The Pigeon HAS to Go to School!
- Author: Mo Willems
- Cover artist: Willems
- Language: English
- Genre: Children's book
- Published: July 2, 2019
- Publisher: Hyperion Books for Children
- Publication place: United States
- Pages: 40
- ISBN: 9781368046459
- Preceded by: The Pigeon Needs a Bath!
- Followed by: The Pigeon Will Ride the Roller Coaster!

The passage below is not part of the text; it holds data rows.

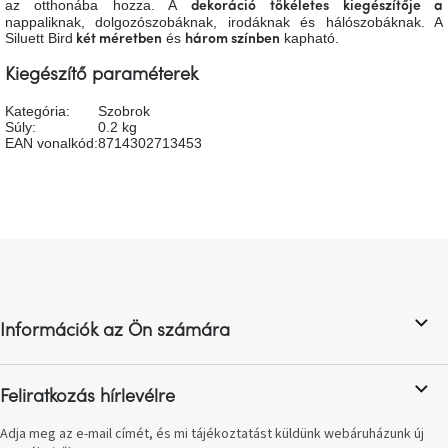
az otthonába hozza. A
dekoráció
tökéletes kiegészítője a
tér
nappaliknak, dolgozószobáknak, irodáknak és hálószobáknak. A
Siluett Bird
és
kapható.
két méretben
három színben
Ipari
Kiegészítő paraméterek
stílus
Kategória
:
Szobrok
Súly
:
0.2 kg
Tervezés
EAN vonalkód
:
8714302713453
Valentin-
nap
Szent
Patrik
L
á
Belső
b
tér
tavaszi
l
színekben
Információk az Ön számára
é
c
Tavasz
az
Feliratkozás hírlevélre
asztalon
Adja meg az e-mail címét, és mi tájékoztatást küldünk webáruházunk új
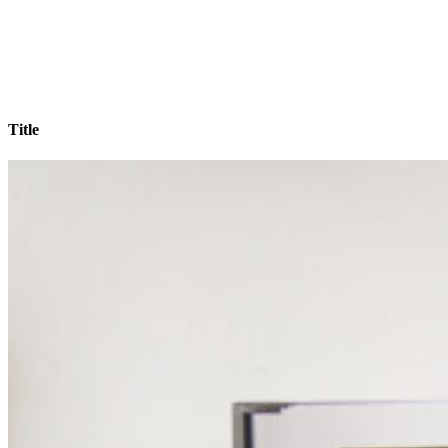
Title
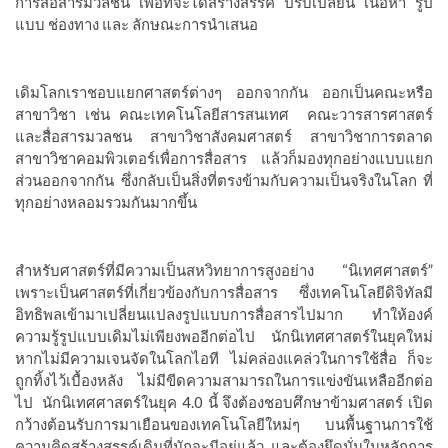
การสื่อสารมวลชน เพื่อที่จะได้สร้างสรรค์ ปรับเปลี่ยน เนื้อหา รูป
แบบ ช่องทาง และ ลักษณะการนำเสนอ
เดิมโลกเราชอบแยกศาสตร์ต่างๆ ออกจากกัน ออกเป็นคณะหรือ
สาขาวิชา เช่น คณะเทคโนโลยีสารสนเทศ
คณะวารสารศาสตร์
และสื่อสารมวลชน สาขาวิชาสังคมศาสตร์ สาขาวิชาการตลาด
สาขาวิชาคอมพิวเตอร์เพื่อการสื่อสาร
แล้วก็มองทุกอย่างแบบแยก
ส่วนออกจากกัน ซึ่งกลับเป็นสิ่งที่ตรงข้ามกับความเป็นจริงในโลก ที่
ทุกอย่างหลอมรวมกันมากขึ้น
สำหรับศาสตร์ที่มีความเป็นสหวิทยาการสูงอย่าง “นิเทศศาสตร์”
เพราะเป็นศาสตร์ที่เกี่ยวข้องกับการสื่อสาร ซึ่งเทคโนโลยีดิจิทัลมี
อิทธิพลเข้ามาเปลี่ยนแปลงรูปแบบการสื่อสารไปมาก ทำให้องค์
ความรู้รูปแบบเดิมไม่เพียงพออีกต่อไป นักนิเทศศาสตร์ในยุคใหม่
หากไม่มีความเจนจัดในโลกไอที ไม่คล่องแคล่วในการใช้สื่อ ก็จะ
ถูกทิ้งไว้เบื้องหลัง ไม่มีขีดความสามารถในการแข่งขันเหลืออีกต่อ
ไป
นักนิเทศศาสตร์ในยุค 4.0 นี้ จึงต้องชอบศึกษาข้ามศาสตร์ เปิด
กว้างต้อนรับการมาเยือนของเทคโนโลยีใหม่ๆ บนพื้นฐานการใช้
ความคิดสร้างสรรค์เดิมที่มักจะมีอยู่แล้ว
และต้องยึดมั่นในหลักการ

= The Pigeon HAS to Go to School! =

Children's book by Mo Willems

The Pigeon HAS to Go to School! is a children's book written and illustrated by Mo Willems. Published by Hyperion Books for Children in 2019, it is about a pigeon who must go to school, but frets about math, learning the alphabet, heavy backpacks, and what the teacher and other birds would think of him.

==Reception==
Kirkus Book Reviews wrote: "All the typical worries and excuses kids have about school are filtered through Willems’ hysterical, bus-loving Pigeon." and "Yes, the Pigeon has to go to school, and so do readers, and this book will surely ease the way."

==Film adaptation==
An animated short film based on the book was released in 2019 (the same year the book was released) by Weston Woods Studios, with narration by Willems and the additional voices of students from Side by Side School in Norwalk, CT. The film runs for 8 minutes and 20 seconds. It was directed by Pete List.